* Work task: In the listing below, copy everything from the line with "credit cards?" down to the line with "Customer Service", changing "career path" to "line of work" and leaving all else unchanged.

Stored records:
+++

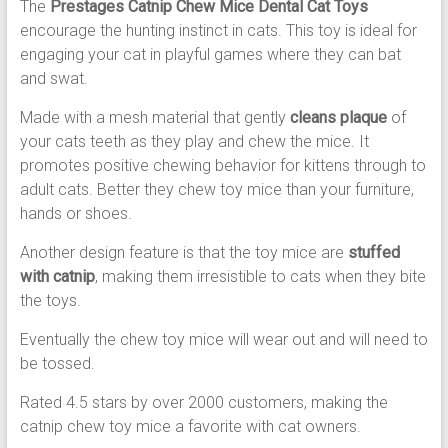
The
Prestages Catnip Chew Mice Dental Cat Toys
encourage the hunting instinct in cats. This toy is ideal for
engaging your cat in playful games where they can bat
and swat.
Made with a mesh material that gently
cleans plaque
of
your cats teeth as they play and chew the mice. It
promotes positive chewing behavior for kittens through to
adult cats. Better they chew toy mice than your furniture,
hands or shoes.
Another design feature is that the toy mice are
stuffed
with catnip
, making them irresistible to cats when they bite
the toys.
Eventually the chew toy mice will wear out and will need to
be tossed.
Rated 4.5 stars by over 2000 customers, making the
catnip chew toy mice a favorite with cat owners.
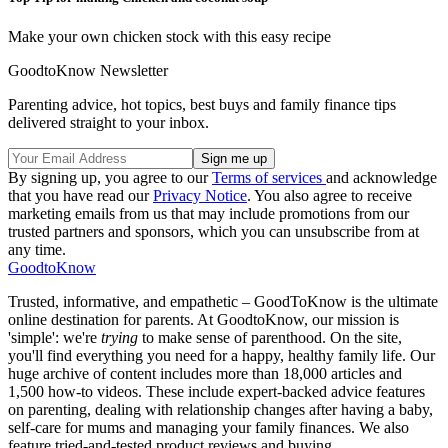
Make your own chicken stock with this easy recipe
GoodtoKnow Newsletter
Parenting advice, hot topics, best buys and family finance tips
delivered straight to your inbox.
By signing up, you agree to our
Terms of services
and acknowledge
that you have read our
Privacy Notice
. You also agree to receive
marketing emails from us that may include promotions from our
trusted partners and sponsors, which you can unsubscribe from at
any time.
GoodtoKnow
Trusted, informative, and empathetic – GoodToKnow is the ultimate
online destination for parents. At GoodtoKnow, our mission is
'simple': we're
trying
to make sense of parenthood. On the site,
you'll find everything you need for a happy, healthy family life. Our
huge archive of content includes more than 18,000 articles and
1,500 how-to videos. These include expert-backed advice features
on parenting, dealing with relationship changes after having a baby,
self-care for mums and managing your family finances. We also
feature tried-and-tested product reviews and buying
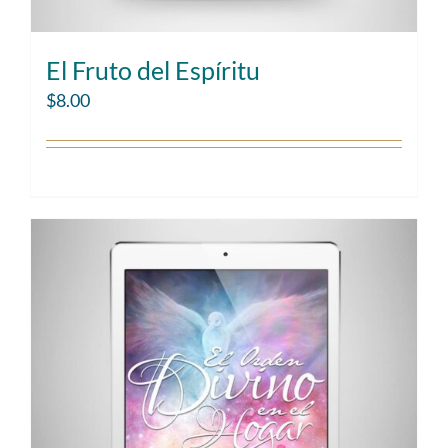
El Fruto del Espíritu
$
8.00
Add to cart
Details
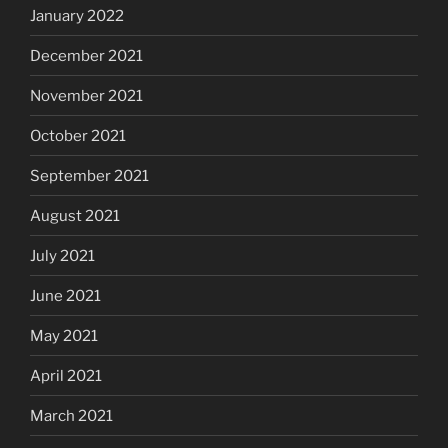
January 2022
December 2021
November 2021
October 2021
September 2021
August 2021
July 2021
June 2021
May 2021
April 2021
March 2021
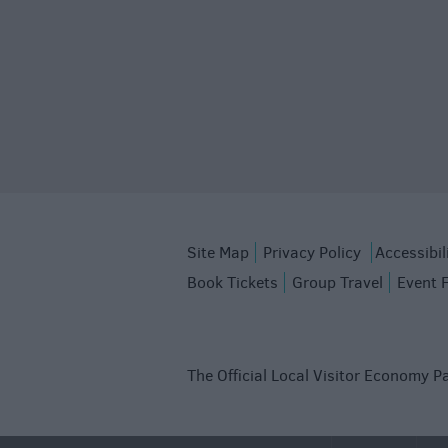
Site Map
Privacy Policy
Accessibil
Book Tickets
Group Travel
Event 
The Official Local Visitor Economy Pa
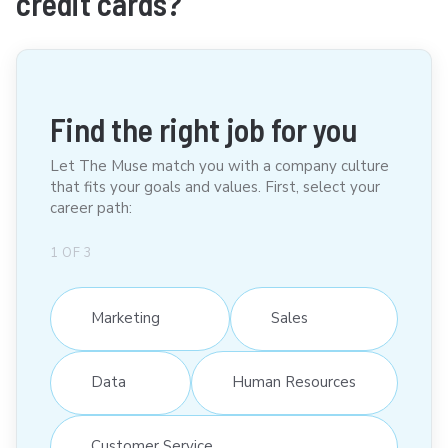
credit cards?
Find the right job for you
Let The Muse match you with a company culture
that fits your goals and values. First, select your
career path:
1
OF
3
Marketing
Sales
Data
Human Resources
Customer Service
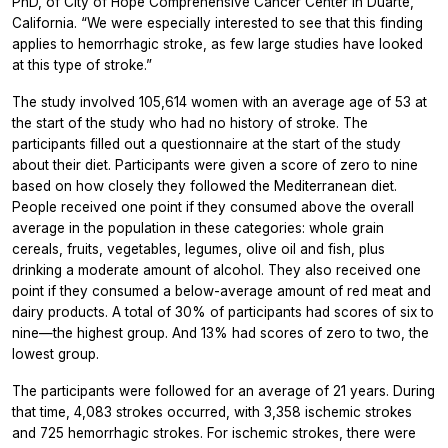
PhD, of City of Hope Comprehensive Cancer Center in Duarte,
California. “We were especially interested to see that this finding
applies to hemorrhagic stroke, as few large studies have looked
at this type of stroke.”
The study involved 105,614 women with an average age of 53 at
the start of the study who had no history of stroke. The
participants filled out a questionnaire at the start of the study
about their diet. Participants were given a score of zero to nine
based on how closely they followed the Mediterranean diet.
People received one point if they consumed above the overall
average in the population in these categories: whole grain
cereals, fruits, vegetables, legumes, olive oil and fish, plus
drinking a moderate amount of alcohol. They also received one
point if they consumed a below-average amount of red meat and
dairy products. A total of 30% of participants had scores of six to
nine—the highest group. And 13% had scores of zero to two, the
lowest group.
The participants were followed for an average of 21 years. During
that time, 4,083 strokes occurred, with 3,358 ischemic strokes
and 725 hemorrhagic strokes. For ischemic strokes, there were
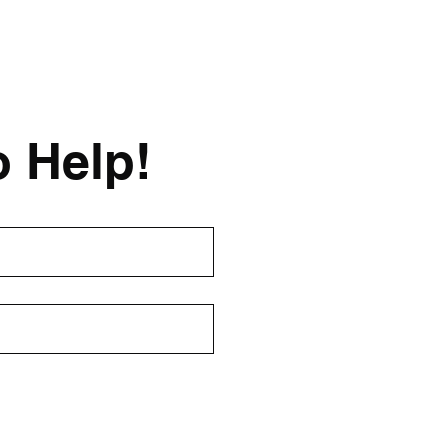
o Help!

+++

* Exercise output:
credit cards?
Find the right job for you
Let The Muse match you with a company culture
that fits your goals and values. First, select your
line of work:
1
OF
3
Marketing
Sales
Data
Human Resources
Customer Service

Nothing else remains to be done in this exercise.